--- CONSIGNE DE TRAVAIL 1 ---
D'après l'intervention, à quelle condition la loi du 23 mars 2019 a-t-elle mis fin pour les crimes de génocide ?
--- CONSIGNE DE TRAVAIL 2 ---
Transcrivez à l'identique le passage de l'intervention qui va de « Je rappelle que » à « entendu le requérant. ».

Intervention de Nicole Belloubet

Réunion du 25 février 2020 à 14h30
Parquet européen et justice pénale spécialisée — Article additionnel après l'article 5, amendement 47

Nicole Belloubet :

Je veux dire très clairement à M. Sueur que le Gouvernement n’entend pas revenir sur les dispositions de la loi du 23 mars 2019 de programmation 2018-2022 et de réforme pour la justice ni sur les discussions qui ont eu lieu au moment de son élaboration. Nous avions alors déjà longuement abordé ce sujet.

Je rappelle que cette loi a modifié la compétence quasiment universelle de la France pour juger des génocides, crimes contre l’humanité et crimes et délits de guerre commis à l’étranger. Comme le Sénat l’avait proposé, elle a introduit la référence expresse aux génocides, crimes contre l’humanité et crimes et délits de guerre, en lieu et place d’un simple renvoi à la compétence de la CPI. Elle a également mis fin à la condition de double incrimination pour les crimes de génocide. Elle a aussi introduit la possibilité, en cas de classement sans suite, de former un recours devant le procureur général, lequel devra statuer après avoir entendu le requérant.

Ainsi que je l’ai déjà indiqué, le Gouvernement considère que cette réforme a permis d’atteindre un équilibre satisfaisant. Il me semble que ce dernier serait remis en cause par l’adoption de l’amendement n° 47, qui, du reste, constitue un cavalier législatif, compte tenu du champ du texte que nous examinons aujourd’hui.

Cet amendement soulève des difficultés importantes, raison pour laquelle la proposition de loi adoptée en 2013 n’a jamais été examinée par l’Assemblée nationale, y compris sous le précédent quinquennat.

Il me paraît important de redire quelles sont ces difficultés.

--- LES DONNÉES ---
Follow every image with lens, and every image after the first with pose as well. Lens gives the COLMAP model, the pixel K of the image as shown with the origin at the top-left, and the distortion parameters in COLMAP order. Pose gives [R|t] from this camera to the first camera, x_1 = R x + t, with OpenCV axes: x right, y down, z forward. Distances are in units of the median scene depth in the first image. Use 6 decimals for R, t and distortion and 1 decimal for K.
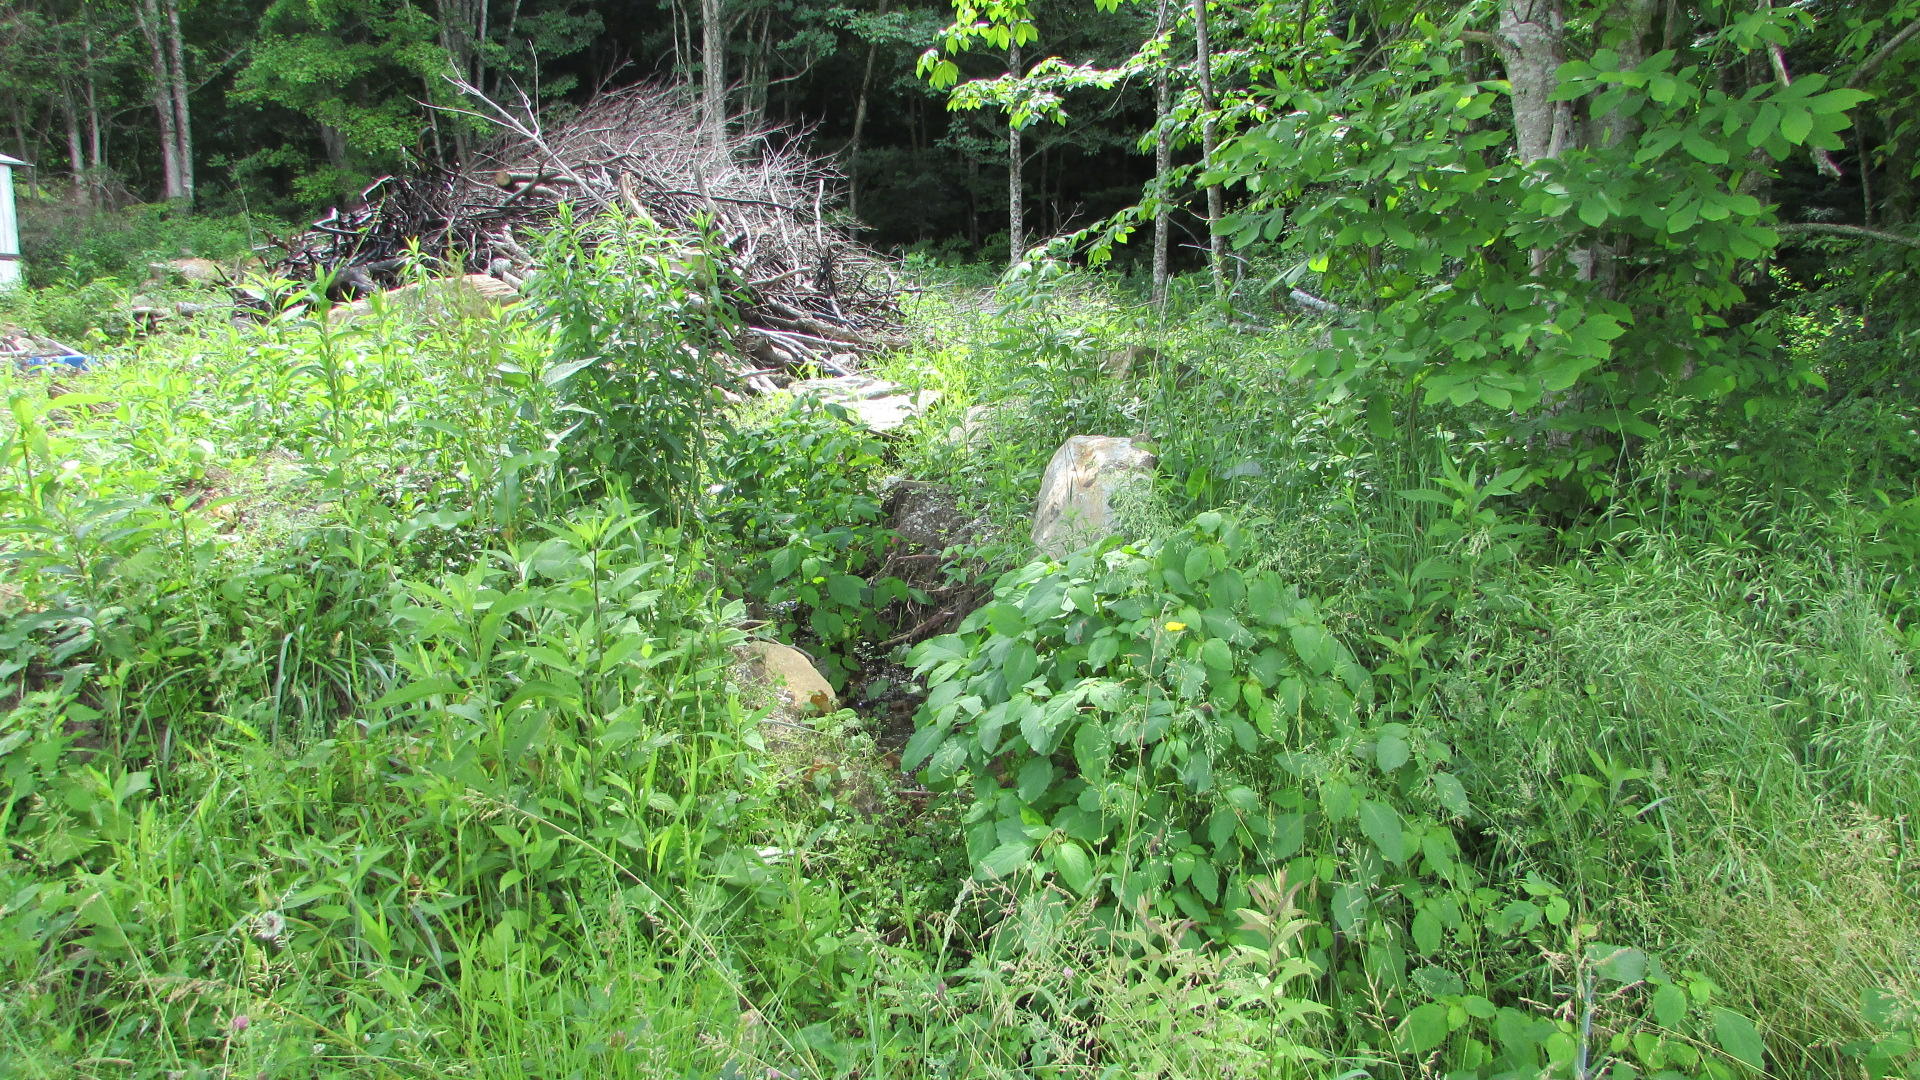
lens RADIAL K [[1439.3, 0, 958.8], [0, 1439.3, 539.2], [0, 0, 1]] dist [-0.038553, 0.018435]
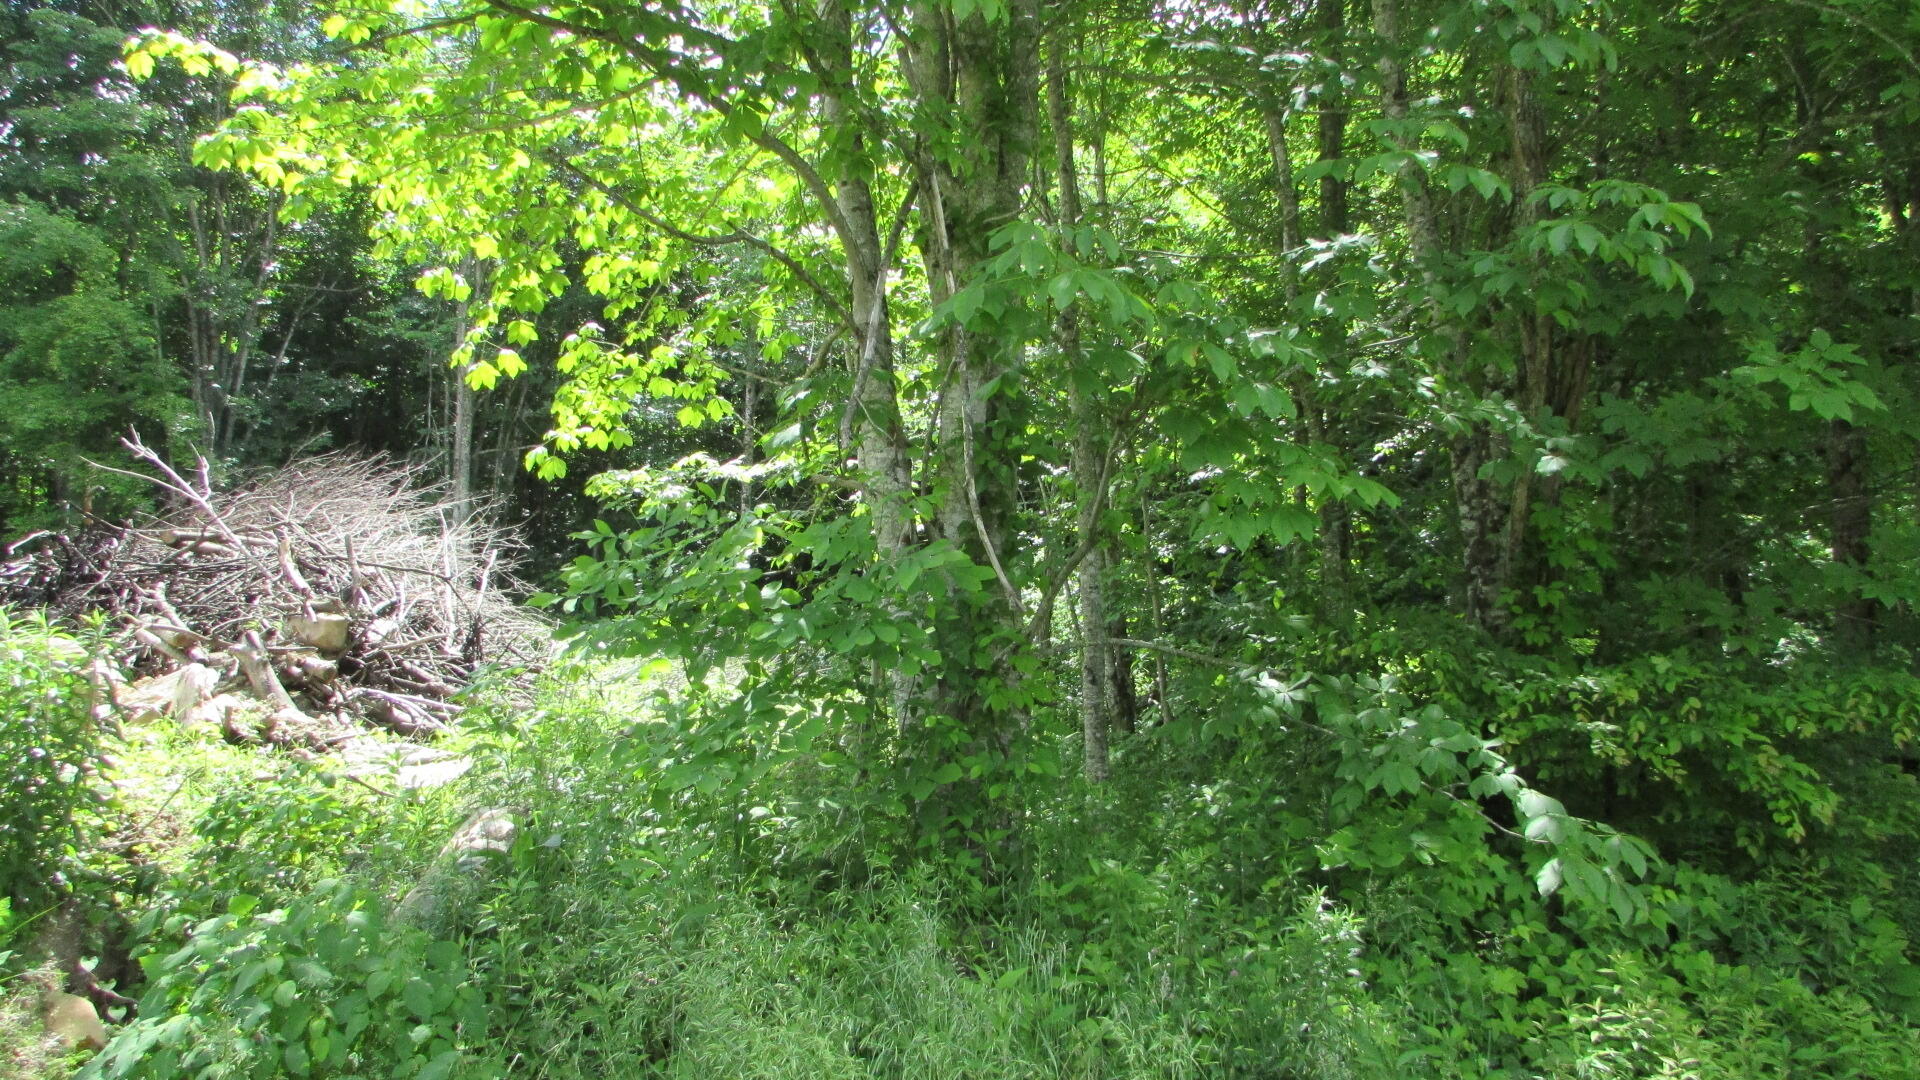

--- RÉPONSE 1 ---
À la condition de double incrimination.

--- RÉPONSE 2 ---
Je rappelle que cette loi a modifié la compétence quasiment universelle de la France pour juger des génocides, crimes contre l’humanité et crimes et délits de guerre commis à l’étranger. Comme le Sénat l’avait proposé, elle a introduit la référence expresse aux génocides, crimes contre l’humanité et crimes et délits de guerre, en lieu et place d’un simple renvoi à la compétence de la CPI. Elle a également mis fin à la condition de double incrimination pour les crimes de génocide. Elle a aussi introduit la possibilité, en cas de classement sans suite, de former un recours devant le procureur général, lequel devra statuer après avoir entendu le requérant.